◆ Problem:
Update the listing below by changing every "pose" to "view" and leaving everything else as it is. Leave the pictures out of your answer.

◆ Dataset records:
━━━━━━━━

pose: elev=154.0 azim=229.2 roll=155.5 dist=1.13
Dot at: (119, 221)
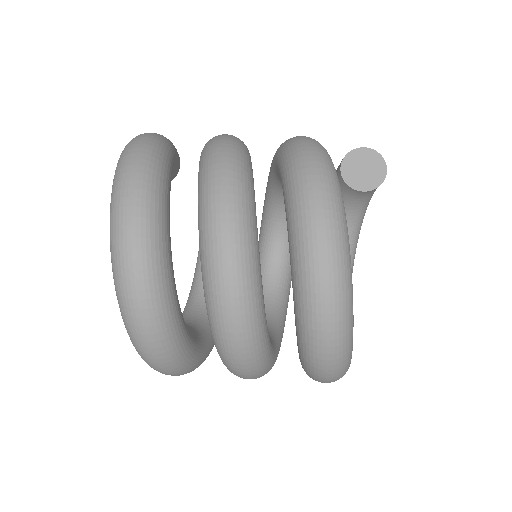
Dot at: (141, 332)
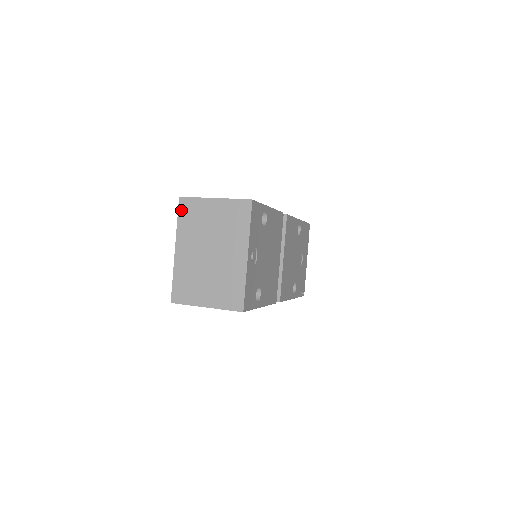
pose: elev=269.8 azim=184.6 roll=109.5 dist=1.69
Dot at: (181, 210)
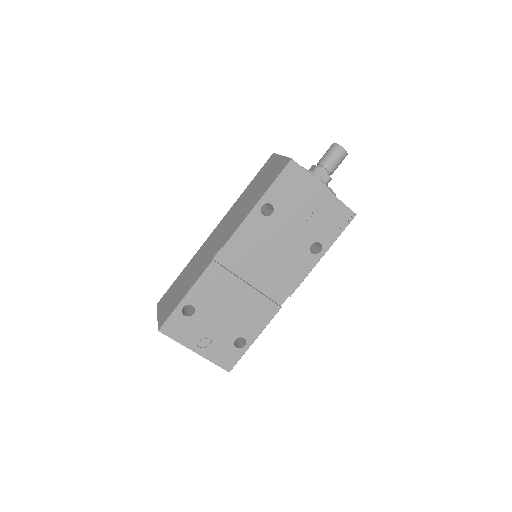
Dot at: occluded
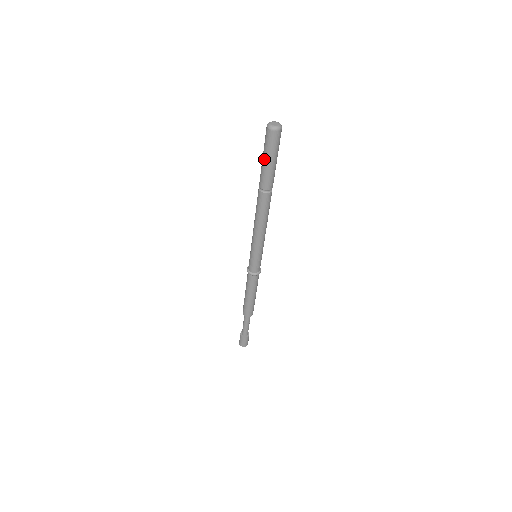
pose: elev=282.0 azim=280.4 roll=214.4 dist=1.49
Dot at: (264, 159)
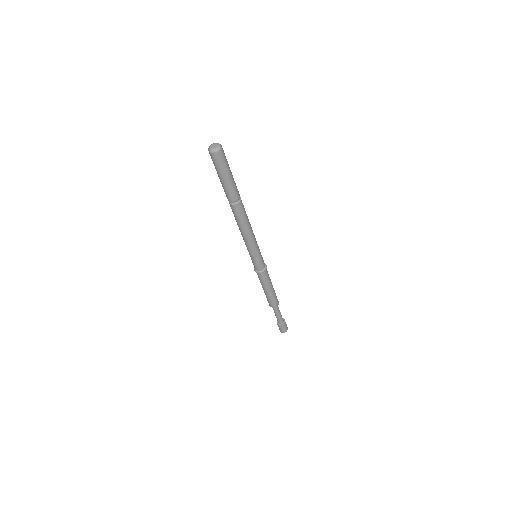
Dot at: (224, 178)
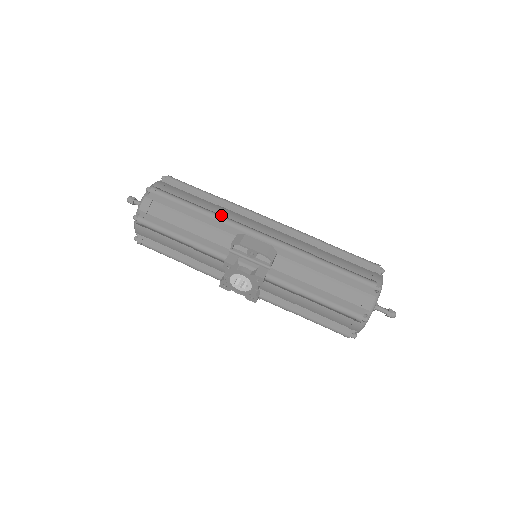
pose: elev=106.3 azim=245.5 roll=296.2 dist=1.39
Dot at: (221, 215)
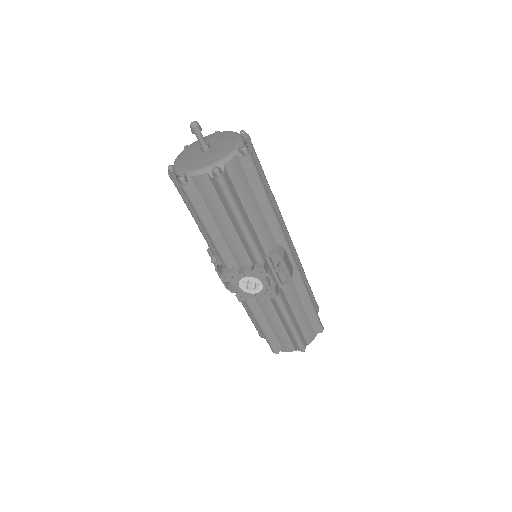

━━━━━━━━

◆ Task answer:
view: elev=154.0 azim=229.2 roll=155.5 dist=1.13
Dot at: (119, 221)
Dot at: (141, 332)
view: elev=269.8 azim=184.6 roll=109.5 dist=1.69
Dot at: (181, 210)
Dot at: occluded
view: elev=282.0 azim=280.4 roll=214.4 dist=1.49
Dot at: (264, 159)
Dot at: (224, 178)
view: elev=106.3 azim=245.5 roll=296.2 dist=1.39
Dot at: (221, 215)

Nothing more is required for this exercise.